--- Exercise objective ---
Word for word, print all of the lines below.

--- Records for this exercise ---
[Start of section]

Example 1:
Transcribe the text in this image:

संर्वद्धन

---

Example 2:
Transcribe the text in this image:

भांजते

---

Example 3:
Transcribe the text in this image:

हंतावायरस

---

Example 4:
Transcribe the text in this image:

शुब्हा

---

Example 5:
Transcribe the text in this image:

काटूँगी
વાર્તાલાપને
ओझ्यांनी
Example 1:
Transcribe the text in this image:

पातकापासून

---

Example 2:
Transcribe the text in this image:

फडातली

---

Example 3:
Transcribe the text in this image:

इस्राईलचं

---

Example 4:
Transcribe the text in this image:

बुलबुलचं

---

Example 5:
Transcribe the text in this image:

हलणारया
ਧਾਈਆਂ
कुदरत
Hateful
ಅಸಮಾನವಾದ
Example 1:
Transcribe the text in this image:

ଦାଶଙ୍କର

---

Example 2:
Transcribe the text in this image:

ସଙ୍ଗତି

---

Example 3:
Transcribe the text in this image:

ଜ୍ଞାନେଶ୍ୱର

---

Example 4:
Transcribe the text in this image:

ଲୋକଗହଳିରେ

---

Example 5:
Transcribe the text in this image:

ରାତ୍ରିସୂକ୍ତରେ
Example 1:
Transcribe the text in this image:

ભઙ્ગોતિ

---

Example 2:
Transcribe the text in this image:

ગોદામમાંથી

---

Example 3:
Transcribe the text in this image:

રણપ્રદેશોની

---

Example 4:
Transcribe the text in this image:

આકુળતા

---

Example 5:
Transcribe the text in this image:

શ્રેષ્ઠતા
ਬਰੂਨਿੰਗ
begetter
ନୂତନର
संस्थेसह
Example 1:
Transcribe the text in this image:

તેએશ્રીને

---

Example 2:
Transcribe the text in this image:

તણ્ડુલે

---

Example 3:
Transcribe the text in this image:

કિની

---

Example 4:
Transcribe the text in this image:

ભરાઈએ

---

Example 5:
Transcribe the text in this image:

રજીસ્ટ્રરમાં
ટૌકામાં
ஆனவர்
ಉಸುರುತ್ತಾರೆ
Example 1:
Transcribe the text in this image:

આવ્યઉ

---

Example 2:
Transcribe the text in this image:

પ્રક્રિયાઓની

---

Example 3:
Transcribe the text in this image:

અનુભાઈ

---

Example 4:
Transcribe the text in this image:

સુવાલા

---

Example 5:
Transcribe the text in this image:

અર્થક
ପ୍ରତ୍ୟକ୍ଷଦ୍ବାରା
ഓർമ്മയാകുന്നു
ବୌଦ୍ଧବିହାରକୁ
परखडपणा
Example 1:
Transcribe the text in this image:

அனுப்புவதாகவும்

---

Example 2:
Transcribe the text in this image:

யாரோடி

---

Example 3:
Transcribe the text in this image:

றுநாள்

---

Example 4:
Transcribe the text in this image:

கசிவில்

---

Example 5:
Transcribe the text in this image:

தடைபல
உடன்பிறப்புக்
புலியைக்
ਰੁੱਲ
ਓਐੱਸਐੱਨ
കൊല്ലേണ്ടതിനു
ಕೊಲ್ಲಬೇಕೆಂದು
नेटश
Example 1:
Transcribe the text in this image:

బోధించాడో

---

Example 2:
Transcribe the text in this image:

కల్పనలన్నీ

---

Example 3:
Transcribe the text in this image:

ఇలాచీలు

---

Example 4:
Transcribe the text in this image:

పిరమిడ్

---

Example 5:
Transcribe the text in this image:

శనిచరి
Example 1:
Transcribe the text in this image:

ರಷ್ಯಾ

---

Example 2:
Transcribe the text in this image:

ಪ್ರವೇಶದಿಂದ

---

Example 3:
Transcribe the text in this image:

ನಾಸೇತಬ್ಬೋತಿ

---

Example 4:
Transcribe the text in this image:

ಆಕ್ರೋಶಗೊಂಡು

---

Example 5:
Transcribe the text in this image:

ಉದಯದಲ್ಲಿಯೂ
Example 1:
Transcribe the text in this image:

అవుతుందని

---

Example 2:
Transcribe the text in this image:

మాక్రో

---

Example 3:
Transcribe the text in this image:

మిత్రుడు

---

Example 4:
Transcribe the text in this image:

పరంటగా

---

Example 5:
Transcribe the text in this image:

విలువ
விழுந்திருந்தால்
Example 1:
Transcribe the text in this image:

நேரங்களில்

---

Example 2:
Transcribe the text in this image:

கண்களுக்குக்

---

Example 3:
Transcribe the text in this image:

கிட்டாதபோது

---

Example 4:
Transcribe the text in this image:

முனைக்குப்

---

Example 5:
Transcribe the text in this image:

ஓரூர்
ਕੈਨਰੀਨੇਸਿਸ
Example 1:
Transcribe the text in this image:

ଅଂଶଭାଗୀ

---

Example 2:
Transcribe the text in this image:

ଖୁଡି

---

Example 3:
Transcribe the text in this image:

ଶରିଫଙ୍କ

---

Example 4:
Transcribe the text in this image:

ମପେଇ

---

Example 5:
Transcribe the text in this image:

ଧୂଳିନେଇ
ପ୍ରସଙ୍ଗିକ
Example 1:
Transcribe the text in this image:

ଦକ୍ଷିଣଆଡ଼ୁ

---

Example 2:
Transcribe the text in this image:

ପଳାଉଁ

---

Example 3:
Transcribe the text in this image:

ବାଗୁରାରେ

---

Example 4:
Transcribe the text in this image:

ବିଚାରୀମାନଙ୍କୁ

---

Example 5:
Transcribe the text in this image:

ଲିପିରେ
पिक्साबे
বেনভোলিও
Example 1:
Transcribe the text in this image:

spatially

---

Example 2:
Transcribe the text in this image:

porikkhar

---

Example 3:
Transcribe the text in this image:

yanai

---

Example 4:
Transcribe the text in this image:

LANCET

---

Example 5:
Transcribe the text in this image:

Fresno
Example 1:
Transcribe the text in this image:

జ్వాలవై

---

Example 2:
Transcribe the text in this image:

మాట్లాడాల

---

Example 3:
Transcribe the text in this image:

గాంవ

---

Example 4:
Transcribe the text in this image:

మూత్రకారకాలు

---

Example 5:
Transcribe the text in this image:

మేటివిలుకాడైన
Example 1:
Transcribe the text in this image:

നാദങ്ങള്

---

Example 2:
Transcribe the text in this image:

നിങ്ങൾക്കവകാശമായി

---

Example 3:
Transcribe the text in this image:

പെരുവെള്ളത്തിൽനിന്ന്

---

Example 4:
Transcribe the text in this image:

[End of section]

--- Task answer ---
Example 1:
Transcribe the text in this image:

संर्वद्धन

---

Example 2:
Transcribe the text in this image:

भांजते

---

Example 3:
Transcribe the text in this image:

हंतावायरस

---

Example 4:
Transcribe the text in this image:

शुब्हा

---

Example 5:
Transcribe the text in this image:

काटूँगी
વાર્તાલાપને
ओझ्यांनी
Example 1:
Transcribe the text in this image:

पातकापासून

---

Example 2:
Transcribe the text in this image:

फडातली

---

Example 3:
Transcribe the text in this image:

इस्राईलचं

---

Example 4:
Transcribe the text in this image:

बुलबुलचं

---

Example 5:
Transcribe the text in this image:

हलणारया
ਧਾਈਆਂ
कुदरत
Hateful
ಅಸಮಾನವಾದ
Example 1:
Transcribe the text in this image:

ଦାଶଙ୍କର

---

Example 2:
Transcribe the text in this image:

ସଙ୍ଗତି

---

Example 3:
Transcribe the text in this image:

ଜ୍ଞାନେଶ୍ୱର

---

Example 4:
Transcribe the text in this image:

ଲୋକଗହଳିରେ

---

Example 5:
Transcribe the text in this image:

ରାତ୍ରିସୂକ୍ତରେ
Example 1:
Transcribe the text in this image:

ભઙ્ગોતિ

---

Example 2:
Transcribe the text in this image:

ગોદામમાંથી

---

Example 3:
Transcribe the text in this image:

રણપ્રદેશોની

---

Example 4:
Transcribe the text in this image:

આકુળતા

---

Example 5:
Transcribe the text in this image:

શ્રેષ્ઠતા
ਬਰੂਨਿੰਗ
begetter
ନୂତନର
संस्थेसह
Example 1:
Transcribe the text in this image:

તેએશ્રીને

---

Example 2:
Transcribe the text in this image:

તણ્ડુલે

---

Example 3:
Transcribe the text in this image:

કિની

---

Example 4:
Transcribe the text in this image:

ભરાઈએ

---

Example 5:
Transcribe the text in this image:

રજીસ્ટ્રરમાં
ટૌકામાં
ஆனவர்
ಉಸುರುತ್ತಾರೆ
Example 1:
Transcribe the text in this image:

આવ્યઉ

---

Example 2:
Transcribe the text in this image:

પ્રક્રિયાઓની

---

Example 3:
Transcribe the text in this image:

અનુભાઈ

---

Example 4:
Transcribe the text in this image:

સુવાલા

---

Example 5:
Transcribe the text in this image:

અર્થક
ପ୍ରତ୍ୟକ୍ଷଦ୍ବାରା
ഓർമ്മയാകുന്നു
ବୌଦ୍ଧବିହାରକୁ
परखडपणा
Example 1:
Transcribe the text in this image:

அனுப்புவதாகவும்

---

Example 2:
Transcribe the text in this image:

யாரோடி

---

Example 3:
Transcribe the text in this image:

றுநாள்

---

Example 4:
Transcribe the text in this image:

கசிவில்

---

Example 5:
Transcribe the text in this image:

தடைபல
உடன்பிறப்புக்
புலியைக்
ਰੁੱਲ
ਓਐੱਸਐੱਨ
കൊല്ലേണ്ടതിനു
ಕೊಲ್ಲಬೇಕೆಂದು
नेटश
Example 1:
Transcribe the text in this image:

బోధించాడో

---

Example 2:
Transcribe the text in this image:

కల్పనలన్నీ

---

Example 3:
Transcribe the text in this image:

ఇలాచీలు

---

Example 4:
Transcribe the text in this image:

పిరమిడ్

---

Example 5:
Transcribe the text in this image:

శనిచరి
Example 1:
Transcribe the text in this image:

ರಷ್ಯಾ

---

Example 2:
Transcribe the text in this image:

ಪ್ರವೇಶದಿಂದ

---

Example 3:
Transcribe the text in this image:

ನಾಸೇತಬ್ಬೋತಿ

---

Example 4:
Transcribe the text in this image:

ಆಕ್ರೋಶಗೊಂಡು

---

Example 5:
Transcribe the text in this image:

ಉದಯದಲ್ಲಿಯೂ
Example 1:
Transcribe the text in this image:

అవుతుందని

---

Example 2:
Transcribe the text in this image:

మాక్రో

---

Example 3:
Transcribe the text in this image:

మిత్రుడు

---

Example 4:
Transcribe the text in this image:

పరంటగా

---

Example 5:
Transcribe the text in this image:

విలువ
விழுந்திருந்தால்
Example 1:
Transcribe the text in this image:

நேரங்களில்

---

Example 2:
Transcribe the text in this image:

கண்களுக்குக்

---

Example 3:
Transcribe the text in this image:

கிட்டாதபோது

---

Example 4:
Transcribe the text in this image:

முனைக்குப்

---

Example 5:
Transcribe the text in this image:

ஓரூர்
ਕੈਨਰੀਨੇਸਿਸ
Example 1:
Transcribe the text in this image:

ଅଂଶଭାଗୀ

---

Example 2:
Transcribe the text in this image:

ଖୁଡି

---

Example 3:
Transcribe the text in this image:

ଶରିଫଙ୍କ

---

Example 4:
Transcribe the text in this image:

ମପେଇ

---

Example 5:
Transcribe the text in this image:

ଧୂଳିନେଇ
ପ୍ରସଙ୍ଗିକ
Example 1:
Transcribe the text in this image:

ଦକ୍ଷିଣଆଡ଼ୁ

---

Example 2:
Transcribe the text in this image:

ପଳାଉଁ

---

Example 3:
Transcribe the text in this image:

ବାଗୁରାରେ

---

Example 4:
Transcribe the text in this image:

ବିଚାରୀମାନଙ୍କୁ

---

Example 5:
Transcribe the text in this image:

ଲିପିରେ
पिक्साबे
বেনভোলিও
Example 1:
Transcribe the text in this image:

spatially

---

Example 2:
Transcribe the text in this image:

porikkhar

---

Example 3:
Transcribe the text in this image:

yanai

---

Example 4:
Transcribe the text in this image:

LANCET

---

Example 5:
Transcribe the text in this image:

Fresno
Example 1:
Transcribe the text in this image:

జ్వాలవై

---

Example 2:
Transcribe the text in this image:

మాట్లాడాల

---

Example 3:
Transcribe the text in this image:

గాంవ

---

Example 4:
Transcribe the text in this image:

మూత్రకారకాలు

---

Example 5:
Transcribe the text in this image:

మేటివిలుకాడైన
Example 1:
Transcribe the text in this image:

നാദങ്ങള്

---

Example 2:
Transcribe the text in this image:

നിങ്ങൾക്കവകാശമായി

---

Example 3:
Transcribe the text in this image:

പെരുവെള്ളത്തിൽനിന്ന്

---

Example 4:
Transcribe the text in this image:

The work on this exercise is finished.